17 years ago, our world changed. Time has eased the pain, but it has not erased the memories. Life did not go back to normal, we simply learned to redefine normal. We added phrases like “war on terror” to our vocabularies, and from that point, kept adding phrases like “al Qaeda” and “ISIS” and “Boko Haran.” Countless people have died on both sides of this unholy war, and most of those have been noncombatants. Families in America, as in so many other nations, will have empty places at their dinner table because moms and dads went to fight this war and never came home.
17 years ago… it seems like yesterday, and yet it seems like a thousand years have passed.

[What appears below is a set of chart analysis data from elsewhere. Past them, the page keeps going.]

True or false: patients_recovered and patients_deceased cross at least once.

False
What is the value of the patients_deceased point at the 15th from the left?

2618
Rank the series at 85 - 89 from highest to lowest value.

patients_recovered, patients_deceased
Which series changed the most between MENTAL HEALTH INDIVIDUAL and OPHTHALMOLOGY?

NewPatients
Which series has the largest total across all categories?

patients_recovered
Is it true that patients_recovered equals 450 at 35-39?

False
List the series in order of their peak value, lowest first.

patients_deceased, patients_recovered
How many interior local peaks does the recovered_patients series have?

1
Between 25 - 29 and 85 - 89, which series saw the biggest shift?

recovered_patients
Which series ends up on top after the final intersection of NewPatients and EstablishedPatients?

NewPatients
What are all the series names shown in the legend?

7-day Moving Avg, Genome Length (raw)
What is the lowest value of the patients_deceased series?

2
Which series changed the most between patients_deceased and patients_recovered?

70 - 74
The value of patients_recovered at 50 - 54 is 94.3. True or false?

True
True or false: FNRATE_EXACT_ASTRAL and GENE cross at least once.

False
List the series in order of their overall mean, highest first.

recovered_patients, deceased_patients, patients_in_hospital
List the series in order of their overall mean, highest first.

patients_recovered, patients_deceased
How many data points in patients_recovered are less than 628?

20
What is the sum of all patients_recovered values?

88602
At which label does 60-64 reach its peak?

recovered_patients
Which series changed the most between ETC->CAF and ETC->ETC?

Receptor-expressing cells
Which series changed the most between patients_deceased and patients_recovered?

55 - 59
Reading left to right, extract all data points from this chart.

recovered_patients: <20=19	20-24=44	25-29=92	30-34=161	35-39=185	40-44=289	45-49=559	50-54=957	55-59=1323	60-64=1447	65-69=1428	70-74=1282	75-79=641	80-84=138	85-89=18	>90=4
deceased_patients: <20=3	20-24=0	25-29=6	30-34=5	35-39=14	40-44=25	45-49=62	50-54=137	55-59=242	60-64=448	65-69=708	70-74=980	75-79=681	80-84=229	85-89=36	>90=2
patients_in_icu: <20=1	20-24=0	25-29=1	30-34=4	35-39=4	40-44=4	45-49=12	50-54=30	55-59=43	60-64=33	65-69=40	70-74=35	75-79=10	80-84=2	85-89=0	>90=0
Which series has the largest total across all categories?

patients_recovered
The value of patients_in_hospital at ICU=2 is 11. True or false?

Today we remember. We stir up the embers of our grief. We say a prayer for those lost and those who still fight and those who suffer because the fighting still goes on. Perhaps we dig out that flag lapel pin or rehang that flag that has been unceremoniously folded in the back of the closet. It is not that we have forgotten – we cannot forget – it is that we have adjusted, adapted, found a way to live in this strange new world. But we do so with a haunting uneasiness.
I know that you expect a pastor to write something uplifting and encouraging on a day like this. I could. We have many blessings and many people to bring about thankfulness. But today the gravity of day 17 years ago hangs heavy on me, like a cold, iron chain on my shoulders. I can close my eyes and see the smoke rising from those towers, from the Pentagon, and from that Pennsylvania field. I feel the echoes from that initial shock and from the lingering sorrow. On this day, I simply say with the Apostle John, “Come quickly, Lord Jesus.”